(What to produce): Decide whether each statement agrees with the text on the push towards non-linearity. Answer each with yes or no and quote the text's deciding words exactly: (a) Scribblenauts is a DS game; (b) the text credits the excitement around Scribblenauts to its art direction; (c) the E3 conference took place last month.

(Provided text):
[Start of Attachment]

The Push towards Non-Linearity

When everyone left the E3 conference floor last month after watching and playing dozens of new sure-fire mega-blockbuster hits that had people literally hyperventilating with anticipation, when all that was over and everyone was back in their little offices hammering out what they remembered on their keyboards, remember what they were talking about?

Was it about the plethora of brown, dusty apocalyptic shooter-sequels to game that had been bought multiple times per second on their release dates? Was it about the various revivals of successful last-gen games that are by now beginning to transfer themselves into the “nostalgia” sectors of our memories? Was it the latest rendition in a series stretching back nearly 2 decades that we all can remember playing as children and not understanding (which was really fine because there wasn’t much to understand) but still loved playing anyway?

No, not really. It was Scribblenauts, this dinky little DS game about a dude with a chicken comb on the top of his head who looks like he’s shoddily made out of nailing cardboard cutouts together, running around with–not a big-ass sword, not a huge fucking gun–but essentially a crayon. A game that with once glance you can tell is not targeted towards quite the same audience as the next Gears/God of (Modern)War(fare)–the audience that would be devoted enough to fly out to California to stand in a large convention hall with thousands of other like-minded sweaty conventioneers in order to look at little clips of games that will come out more than 6 months from now, and cheer at them.

I suspect that it won’t take much to convince you that Scribblenauts is aesthetically the antipode of what’s causing hype in this industry. Let us briefly compare:

God of War

versus:
scribblenauts

Right. So why is everyone so hyped up about this? The reason why it’s causing so much stir is obviously not because of its art direction–which, while fine in its own right, is certainly not pushing the “epic mega awesome holy shit” factor quite like most popular games do. The game has little concern with inspiring those sorts of reactions. Instead, what’s enticing is the promise, tested out by many on the convention floor, that you can create anything you want in the game to help you.

[End of Attachment]

(Information shown):
[Start of Attachment]

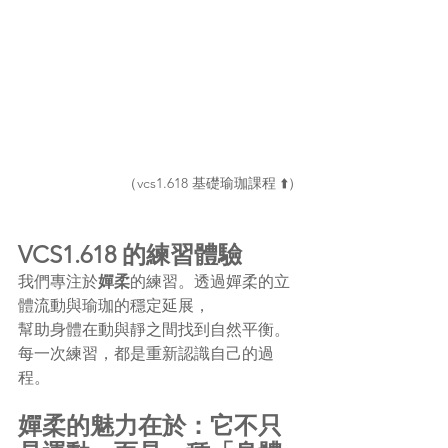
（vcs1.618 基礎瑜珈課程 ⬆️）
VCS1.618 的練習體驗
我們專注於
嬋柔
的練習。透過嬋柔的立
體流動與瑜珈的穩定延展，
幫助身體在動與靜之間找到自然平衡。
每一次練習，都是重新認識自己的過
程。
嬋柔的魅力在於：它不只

[End of Attachment]
[Start of Attachment]

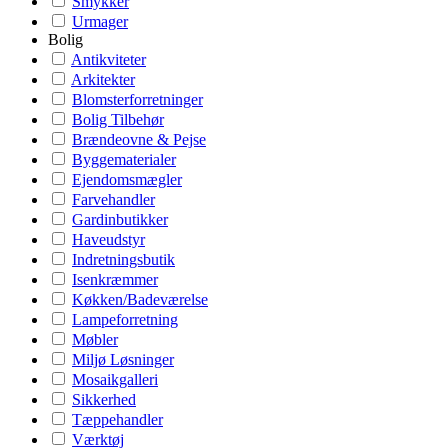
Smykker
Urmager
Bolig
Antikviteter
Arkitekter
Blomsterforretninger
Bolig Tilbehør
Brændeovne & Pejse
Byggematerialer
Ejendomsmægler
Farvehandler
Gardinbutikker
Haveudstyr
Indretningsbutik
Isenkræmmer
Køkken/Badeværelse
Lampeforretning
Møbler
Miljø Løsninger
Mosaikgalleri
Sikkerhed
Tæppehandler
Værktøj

[End of Attachment]

(Task response):
(a) Yes: "this dinky little DS game"
(b) No: "obviously not because of its art direction"
(c) Yes: "left the E3 conference floor last month"